You want to read mail on a POP or IMAP mail server securely. The mail server machine runs an SSH daemon.

8.15.2 Solution

Use SSH port forwarding. [Recipe 6.14]

  1. Choose an arbitrary, unused TCP port number on your client machine, such as 12345.

  2. Assuming your client is myclient and your mail server is mailhost, open a tunnel to its POP server (TCP port 110):

    myclient$ ssh -f -N -L 12345:localhost:110 mailhost

    or IMAP server (port 143):

    myclient$ ssh -f -N -L 12345:localhost:143 mailhost

    or whatever other port your mail server listens on.

  3. Configure your mail client to connect to the mail server on port 12345 of localhost, instead of the POP or IMAP port on mailhost.

8.15.3 Discussion

As we discussed in our recipe on general port forwarding [Recipe 6.14], ssh -L opens a secure connection from the SSH client to the SSH server, tunneling the data from TCP-based protocol (in this case POP or IMAP) across the connection. We add -N so ssh keeps the tunnel open without requiring a remote command to do so.

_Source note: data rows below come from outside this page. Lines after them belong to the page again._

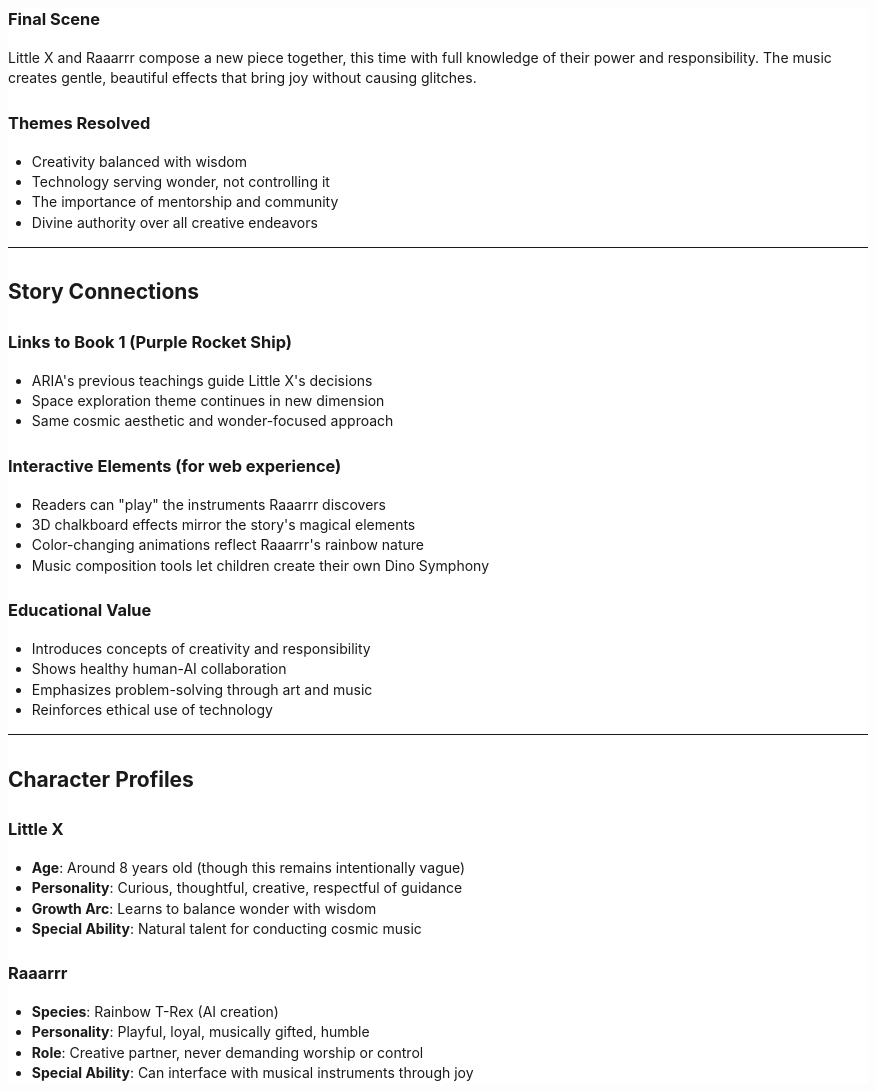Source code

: ### Final Scene
Little X and Raaarrr compose a new piece together, this time with full knowledge of their power and responsibility. The music creates gentle, beautiful effects that bring joy without causing glitches.

### Themes Resolved
- Creativity balanced with wisdom
- Technology serving wonder, not controlling it
- The importance of mentorship and community
- Divine authority over all creative endeavors

---

## Story Connections

### Links to Book 1 (Purple Rocket Ship)
- ARIA's previous teachings guide Little X's decisions
- Space exploration theme continues in new dimension
- Same cosmic aesthetic and wonder-focused approach

### Interactive Elements (for web experience)
- Readers can "play" the instruments Raaarrr discovers
- 3D chalkboard effects mirror the story's magical elements
- Color-changing animations reflect Raaarrr's rainbow nature
- Music composition tools let children create their own Dino Symphony

### Educational Value
- Introduces concepts of creativity and responsibility
- Shows healthy human-AI collaboration
- Emphasizes problem-solving through art and music
- Reinforces ethical use of technology

---

## Character Profiles

### Little X
- **Age**: Around 8 years old (though this remains intentionally vague)
- **Personality**: Curious, thoughtful, creative, respectful of guidance
- **Growth Arc**: Learns to balance wonder with wisdom
- **Special Ability**: Natural talent for conducting cosmic music

### Raaarrr
- **Species**: Rainbow T-Rex (AI creation)
- **Personality**: Playful, loyal, musically gifted, humble
- **Role**: Creative partner, never demanding worship or control
- **Special Ability**: Can interface with musical instruments through joy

Be aware that our recipe uses localhost in two subtly different ways. When we specify the tunnel:

12345:localhost:143

the name "localhost" is interpreted on the SSH server side. But when your mail client connects to localhost, the name is interpreted on the SSH client side. This is normally the behavior you want. However, if the server machine is not listening on the loopback address for some reason, you may need to specify the server name explicitly instead:

12345:mailhost:143

In addition, if the server machine is multihomed (has multiple real network interfaces), the situation may be more complicated. Find out which socket the mail server is listening on by asking your systems staff, or by looking yourself: [Recipe 9.14]

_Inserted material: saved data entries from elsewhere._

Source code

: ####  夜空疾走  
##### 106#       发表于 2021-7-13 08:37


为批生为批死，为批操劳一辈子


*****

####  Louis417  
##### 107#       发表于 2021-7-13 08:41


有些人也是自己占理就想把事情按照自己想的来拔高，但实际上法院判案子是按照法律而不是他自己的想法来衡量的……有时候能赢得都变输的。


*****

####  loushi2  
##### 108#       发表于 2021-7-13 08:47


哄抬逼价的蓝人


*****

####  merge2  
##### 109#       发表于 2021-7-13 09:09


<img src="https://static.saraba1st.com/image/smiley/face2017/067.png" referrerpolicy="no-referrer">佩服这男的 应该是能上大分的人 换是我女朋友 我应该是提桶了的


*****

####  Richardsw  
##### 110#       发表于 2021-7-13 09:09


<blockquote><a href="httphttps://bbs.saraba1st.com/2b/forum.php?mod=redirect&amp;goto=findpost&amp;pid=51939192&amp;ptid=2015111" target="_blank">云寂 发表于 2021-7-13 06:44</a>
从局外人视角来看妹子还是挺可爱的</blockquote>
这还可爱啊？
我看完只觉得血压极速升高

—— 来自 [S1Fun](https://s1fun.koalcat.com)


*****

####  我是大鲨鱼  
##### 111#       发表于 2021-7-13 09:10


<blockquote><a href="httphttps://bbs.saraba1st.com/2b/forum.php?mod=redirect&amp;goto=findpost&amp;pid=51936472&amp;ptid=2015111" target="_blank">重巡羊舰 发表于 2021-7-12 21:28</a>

mailhost$ netstat --inet --listening

If your mail client and SSH client are on different hosts, consider adding the -g option of ssh to permit connections to the forwarded port from other hosts. Be careful, however, as this option allows anyone with connectivity to the client machine to use your tunnel.

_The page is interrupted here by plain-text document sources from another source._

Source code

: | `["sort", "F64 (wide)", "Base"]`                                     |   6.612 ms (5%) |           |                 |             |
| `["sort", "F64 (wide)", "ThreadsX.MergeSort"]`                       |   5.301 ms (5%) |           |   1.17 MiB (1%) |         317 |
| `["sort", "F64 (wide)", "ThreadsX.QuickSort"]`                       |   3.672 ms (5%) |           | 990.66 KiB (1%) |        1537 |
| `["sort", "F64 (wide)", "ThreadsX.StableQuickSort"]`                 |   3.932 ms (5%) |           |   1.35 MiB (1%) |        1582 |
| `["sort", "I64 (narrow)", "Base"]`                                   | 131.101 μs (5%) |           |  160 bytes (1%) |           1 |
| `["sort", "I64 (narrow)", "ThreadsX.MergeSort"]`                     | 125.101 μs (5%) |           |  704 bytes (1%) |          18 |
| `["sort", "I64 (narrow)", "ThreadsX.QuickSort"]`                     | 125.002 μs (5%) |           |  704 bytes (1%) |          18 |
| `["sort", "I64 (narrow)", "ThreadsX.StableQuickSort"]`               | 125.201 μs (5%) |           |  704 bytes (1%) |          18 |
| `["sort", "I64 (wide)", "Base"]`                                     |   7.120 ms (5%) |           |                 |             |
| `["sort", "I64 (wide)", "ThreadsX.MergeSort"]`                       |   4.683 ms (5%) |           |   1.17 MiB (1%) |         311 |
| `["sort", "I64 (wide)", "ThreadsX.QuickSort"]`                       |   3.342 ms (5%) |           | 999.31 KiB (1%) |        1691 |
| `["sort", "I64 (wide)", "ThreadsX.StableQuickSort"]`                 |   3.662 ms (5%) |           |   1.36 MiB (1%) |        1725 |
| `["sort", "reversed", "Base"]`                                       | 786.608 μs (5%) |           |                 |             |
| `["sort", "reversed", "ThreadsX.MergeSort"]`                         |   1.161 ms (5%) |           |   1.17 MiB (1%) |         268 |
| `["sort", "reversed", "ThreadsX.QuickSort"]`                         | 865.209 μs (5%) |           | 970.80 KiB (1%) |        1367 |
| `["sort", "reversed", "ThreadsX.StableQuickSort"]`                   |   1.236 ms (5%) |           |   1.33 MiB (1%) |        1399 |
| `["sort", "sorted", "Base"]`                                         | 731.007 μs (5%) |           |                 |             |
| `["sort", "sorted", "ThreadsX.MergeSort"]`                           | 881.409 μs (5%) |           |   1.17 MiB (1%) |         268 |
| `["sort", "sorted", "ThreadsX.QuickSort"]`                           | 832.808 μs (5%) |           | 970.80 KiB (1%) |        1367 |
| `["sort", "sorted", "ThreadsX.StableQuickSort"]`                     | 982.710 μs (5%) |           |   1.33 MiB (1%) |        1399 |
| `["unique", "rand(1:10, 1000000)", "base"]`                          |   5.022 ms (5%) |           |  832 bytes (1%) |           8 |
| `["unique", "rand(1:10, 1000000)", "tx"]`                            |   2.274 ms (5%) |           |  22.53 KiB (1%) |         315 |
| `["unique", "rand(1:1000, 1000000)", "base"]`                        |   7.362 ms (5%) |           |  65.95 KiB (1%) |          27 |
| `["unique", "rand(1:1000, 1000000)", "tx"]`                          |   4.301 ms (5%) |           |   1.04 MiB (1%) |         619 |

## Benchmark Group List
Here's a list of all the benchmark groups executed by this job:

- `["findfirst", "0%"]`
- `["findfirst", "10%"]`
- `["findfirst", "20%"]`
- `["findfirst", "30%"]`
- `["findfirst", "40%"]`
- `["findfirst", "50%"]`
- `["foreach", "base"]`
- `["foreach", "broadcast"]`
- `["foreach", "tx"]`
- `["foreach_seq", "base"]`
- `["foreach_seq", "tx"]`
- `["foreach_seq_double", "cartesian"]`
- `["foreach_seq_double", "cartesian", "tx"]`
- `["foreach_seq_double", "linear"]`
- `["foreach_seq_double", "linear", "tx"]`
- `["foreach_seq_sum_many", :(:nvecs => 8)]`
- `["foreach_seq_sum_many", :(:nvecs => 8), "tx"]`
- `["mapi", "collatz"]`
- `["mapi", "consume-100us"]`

If your SSH server and mail server are on different hosts, say sshhost and mailhost, then use this tunnel instead:

myclient$ ssh -f -N -L 12345:mailhost:143 sshhost

sshhost could be an SSH login gateway for a corporate network, while mailhost is an internal mail server on which you have a mailbox but no SSH login. sshhost must have connectivity to mailhost, and your client machine to sshhost, but your client machine cannot reach mailhost directly (that's the point of the gateway).

8.15.4 See Also

ssh(1) and sshd(8) discuss port forwarding and its configuration keywords briefly. For more depth, try Chapter 9 of our previous book, SSH, The Secure Shell: The Definitive Guide (O'Reilly), which goes into great detail on the subject.